Comparison with other systems

Pie sits in a different place from existing inference stacks. It does not replace vLLM or llama.cpp at what they do best. It exists because some workloads (agents, reasoning chains, tool-driven pipelines) need a different abstraction than "prompt in, tokens out."

vLLM, SGLang, TensorRT-LLM

These are high-throughput batched inference engines. They serve a fixed request shape (a prompt, optional sampling parameters, an output stream) at high tokens-per-second.

Pie targets a different workload. The engine's primitive is a running program. The program can control its KV cache, call tools inline, and coordinate with other programs.

For workloads that are a sequence of stateless prompts, Pie is not a good choice, since its per-token overhead (1% to 15% depending on the model size) outweighs the benefit of custom optimizations.
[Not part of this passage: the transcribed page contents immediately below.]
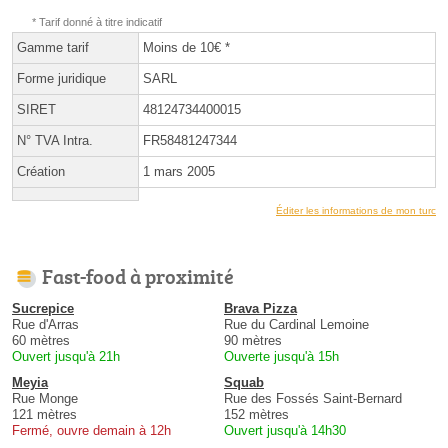
* Tarif donné à titre indicatif
Gamme tarif
Moins de 10€ *
Forme juridique
SARL
SIRET
48124734400015
N° TVA Intra.
FR58481247344
Création
1 mars 2005
Éditer les informations de mon turc
Fast-food à proximité
Sucrepice
Brava Pizza
Rue d'Arras
Rue du Cardinal Lemoine
60 mètres
90 mètres
Ouvert jusqu'à 21h
Ouverte jusqu'à 15h
Meyia
Squab
Rue Monge
Rue des Fossés Saint-Bernard
121 mètres
152 mètres
Fermé, ouvre demain à 12h
Ouvert jusqu'à 14h30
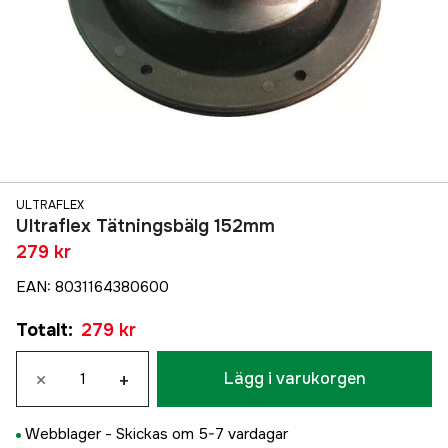
ULTRAFLEX
Ultraflex Tätningsbälg 152mm
279 kr
EAN
:
8031164380600
Totalt
:
279 kr
×
+
Lägg i varukorgen
Webblager -
Skickas om 5-7 vardagar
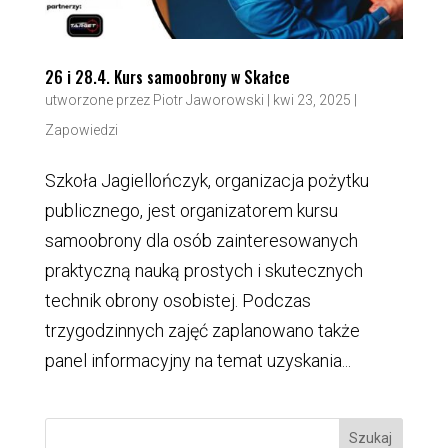
26 i 28.4. Kurs samoobrony w Skałce
utworzone przez
Piotr Jaworowski
|
kwi 23, 2025
|
Zapowiedzi
Szkoła Jagiellończyk, organizacja pożytku
publicznego, jest organizatorem kursu
samoobrony dla osób zainteresowanych
praktyczną nauką prostych i skutecznych
technik obrony osobistej. Podczas
trzygodzinnych zajęć zaplanowano także
panel informacyjny na temat uzyskania...
Szukaj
For infrastructures that already use vLLM or SGLang, Pie has experimental support for running them as drivers (backend engines), so Pie piggybacks on their kernel implementations. This can give better performance in some environments than the default driver, at the cost of a few missing features (e.g., custom attention masks). See the vLLM and SGLang reference pages for the configuration details.

llama.cpp

llama.cpp is a popular local inference runtime. It runs quantized models well on consumer hardware, including Apple Silicon. Pie also supports local inference through its portable driver, built on top of ggml, the same foundation that llama.cpp uses.

HF Transformers

Hugging Face Transformers provides a canonical model implementation and a great foundation for research. You write Python that reaches into the model, modifies attention, samples with custom logic, and prototypes ideas quickly.
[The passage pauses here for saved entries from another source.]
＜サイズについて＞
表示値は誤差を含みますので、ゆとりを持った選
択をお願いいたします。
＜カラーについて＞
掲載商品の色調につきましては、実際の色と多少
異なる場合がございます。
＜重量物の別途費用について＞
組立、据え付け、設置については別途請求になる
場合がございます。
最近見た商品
The problem with Transformers is that it is not a serving system. Deploying it for high throughput in production takes significant engineering effort.

Pie tries to bridge that gap by providing serving infrastructure around a flexible execution model. The trade is that the inferlet model is more constrained than "do anything in PyTorch." You operate at the level of forward passes and tokens, not arbitrary tensor ops.